Fazla çalışma yaptığını iddia eden işçi bu iddiasını ispatla yükümlüdür. Ücret bordrolarına ilişkin kurallar burada da geçerlidir. İşçinin imzasını taşıyan bordro sahteliği ispat edilinceye kadar kesin delil niteliğindedir. Bir başka anlatımla bordronun sahteliği ileri sürülüp kanıtlanmadıkça, imzalı bordroda görünen fazla çalışma alacağının ödendiği varsayılır.
Fazla çalışmanın ispatı konusunda işyeri kayıtları, özellikle işyerine giriş çıkışı gösteren belgeler, işyeri iç yazışmaları delil niteliğindedir. Ancak, fazla çalışmanın yazılı belgelerle kanıtlanamaması durumunda tarafların, tanık beyanları ile sonuca gidilmesi gerekir. Bunun dışında herkesçe bilinen genel bazı vakıalar da bu noktada göz önüne alınabilir. İşçinin fiilen yaptığı işin niteliği ve yoğunluğuna göre de fazla çalışma olup olmadığı araştırılmalıdır.
Somut olayda; dosya kapsamına ve yapılan işin niteliğine göre, davacının 05.30-14.30 ; 09.30-18.30 saatleri arasında 9 saat çalıştığı, haftanın 2 günü günde 1 saat fazla çalışma yaparak, 1,5 saat ara dinlenme tenzili ile haftalık 2 saat fazla çalıştığı tespit edilmiştir. Söz konusu hesaplama dosya içeriğine uygun olmasına karşın mahkemece, taraflarca dava ve cevap dilekçeleri ile delil olarak dayanılmayan, diğer taraftan işyerindeki işçiler hakkında genel nitelikteki değerlendirmeleri içeren iş müfettiş raporu nazara alınarak haftalık 4 saat üzerinden fazla çalışma ücret alacağının hesaplandığı ek bilirkişi raporu doğrultusunda hüküm kurulması hatalı olmuştur.
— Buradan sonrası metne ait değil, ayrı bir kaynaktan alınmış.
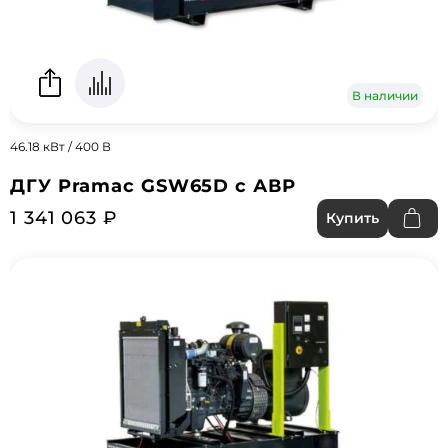
В наличии
46.18 кВт / 400 В
ДГУ Pramac GSW65D с АВР
1 341 063 ₽
Купить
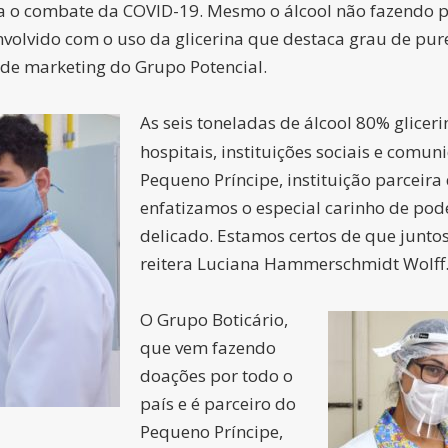
a o combate da COVID-19. Mesmo o álcool não fazendo p
senvolvido com o uso da glicerina que destaca grau de p
de marketing do Grupo Potencial.
As seis toneladas de álcool 80% glicer
hospitais, instituições sociais e comun
Pequeno Príncipe, instituição parceir
enfatizamos o especial carinho de po
delicado. Estamos certos de que juntos
reitera Luciana Hammerschmidt Wolff
O Grupo Boticário,
que vem fazendo
doações por todo o
país e é parceiro do
Pequeno Príncipe,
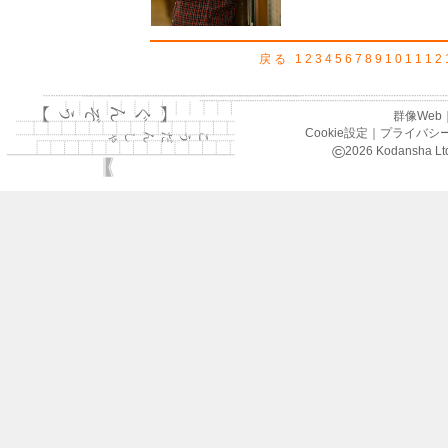
戻る
1
2
3
4
5
6
7
8
9
10
11
12
群像Web
Cookie設定
｜
プライバシ
©
2026
Kodansha Ltd.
Fazla çalışma ücret alacağına yönelik talep yönünden, kök bilirkişi raporundaki hesaplamaya göre hüküm kurulması gerekir.
3-Öte yandan, ıslaha karşı zamanaşımı def"inin değerlendirilmesinde; dava dilekçesi ile talep edilen tutarların ıslaha karşı zamanaşımına uğramayan alacak kesimleri ile toplanması sonucu çıkacak değer üzerinden hakkaniyet indirimi uygulanması gerekirken, ikinci ek bilirkişi raporu ile dava dilekçesiyle istemde bulunulan tutarlar dahil edilmeden ıslaha karşı zamanaşımına uğramadığı tespit edilen miktara mahkemece hakkaniyet indirimi uygulanarak hesaplanan tutarların hüküm altına alınması da isabetsizdir.
Sonuç:
Temyiz olunan kararın, yukarıda yazılı sebepten dolayı BOZULMASINA, peşin alınan temyiz harcının istek halinde ilgiliye iadesine, 04.03.2019 tarihinde oybirliğiyle karar verildi.